By using CTRL and/or SHIFT key you can select multiple databases to be copied/pasted.
When you select a table (or multiple tables) to be copied, you can paste it on the same server, under a different database, or on a different server altogether.
By default, the copy/paste option will include all the data from the database(s) or table(s) selected, so make sure that this is your intent before executing the procedure. You can choose in the “Copy” option to copy only the structure, without any data.
All of your databases, multiple tables or individual tables can be backed up and stored for future use. The process of backing up a database or table is as simple as right-clicking on the database to be backed up, selecting the various options that make sense for your particular needs, and clicking on “Backup”.
This will create a backup which can be viewed and managed by again right-clicking on the database and selecting the restore/manage backups option.

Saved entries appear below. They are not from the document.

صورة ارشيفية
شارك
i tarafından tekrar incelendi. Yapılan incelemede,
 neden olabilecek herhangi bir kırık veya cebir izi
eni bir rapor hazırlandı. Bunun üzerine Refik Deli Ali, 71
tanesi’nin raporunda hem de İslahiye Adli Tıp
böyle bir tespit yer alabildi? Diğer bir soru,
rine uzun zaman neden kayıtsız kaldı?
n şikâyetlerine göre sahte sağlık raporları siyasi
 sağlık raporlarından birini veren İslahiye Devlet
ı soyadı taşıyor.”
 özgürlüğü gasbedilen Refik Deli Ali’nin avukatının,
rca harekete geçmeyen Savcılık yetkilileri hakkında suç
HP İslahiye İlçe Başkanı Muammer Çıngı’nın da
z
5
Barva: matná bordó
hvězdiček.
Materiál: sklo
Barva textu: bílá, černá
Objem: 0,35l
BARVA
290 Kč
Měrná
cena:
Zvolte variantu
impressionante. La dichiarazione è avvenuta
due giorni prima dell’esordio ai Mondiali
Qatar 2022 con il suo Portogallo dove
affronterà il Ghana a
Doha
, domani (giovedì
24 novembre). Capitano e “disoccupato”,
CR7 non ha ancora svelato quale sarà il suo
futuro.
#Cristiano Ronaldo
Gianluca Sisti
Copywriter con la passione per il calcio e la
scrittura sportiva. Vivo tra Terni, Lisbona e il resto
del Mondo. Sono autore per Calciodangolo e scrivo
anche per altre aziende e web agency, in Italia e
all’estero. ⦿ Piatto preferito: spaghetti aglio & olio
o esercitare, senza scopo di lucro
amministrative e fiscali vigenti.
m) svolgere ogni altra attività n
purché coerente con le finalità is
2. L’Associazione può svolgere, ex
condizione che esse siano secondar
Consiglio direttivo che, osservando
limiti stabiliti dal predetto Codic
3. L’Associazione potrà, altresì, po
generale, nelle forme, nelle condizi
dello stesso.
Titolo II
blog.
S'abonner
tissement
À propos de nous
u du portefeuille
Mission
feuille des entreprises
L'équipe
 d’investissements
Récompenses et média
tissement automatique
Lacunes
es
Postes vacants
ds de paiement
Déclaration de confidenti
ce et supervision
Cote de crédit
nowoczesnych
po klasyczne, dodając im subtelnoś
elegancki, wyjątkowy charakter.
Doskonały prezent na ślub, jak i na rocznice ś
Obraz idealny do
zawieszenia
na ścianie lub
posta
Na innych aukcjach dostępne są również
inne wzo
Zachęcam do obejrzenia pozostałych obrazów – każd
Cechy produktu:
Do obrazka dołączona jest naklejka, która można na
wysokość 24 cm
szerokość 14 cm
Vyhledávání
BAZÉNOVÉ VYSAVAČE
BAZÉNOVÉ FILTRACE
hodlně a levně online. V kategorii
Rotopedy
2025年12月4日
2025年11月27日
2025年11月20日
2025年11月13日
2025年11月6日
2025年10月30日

Backups can be downloaded by right clicking on the backup name and selecting from the options listed, alternatively you can select the backup and use the buttons listed above.
Similarly, individual tables or multiple tables can be backed up at once following the same process as explained above.
The backup files are stored in a password protected zip file, using the same password as the communication key that was provided to you when you set up the account with ARMS.
In order to restore any other backup from another source, the dump must be in a zip format either protected or not by a password. We strongly recommend using a password for any archive created outside of ARMS, and in order for ARMS to use it, it must be the same as the communication key provided to you.
The backups generated by ARMS on any server are interchangeable, so you can move/copy them from one server to another (by using FTP) without any further changes.
The screenshot below shows the available backups available for restore or for download on the test server SRV2:
Refresh Object feature
The “Refresh Object” feature should be used when a query is manually executed and it affects the structure of the database, i.e when creating a function/trigger/stored procedure or when you manually create/delete a table.
The “Properties” option that appears in some contexts when you right-click on an object is used in general to display certain information about the selected object:
-when the object selected is a server, the “Property grid” tab will display all the configuration variables for that server:
-when the object selected is a table the “Property grid” tab will display all the configuration options for that table.
The table properties panel is split into two tabs called the Details and Property Grid.
The “Details” tab will show the SQL query that was used to create that particular table.
Testing the server
Test Server function brings up the server information dialogue. This will help you to make sure that the server configuration environment is correctly configured in order to run the application smoothly.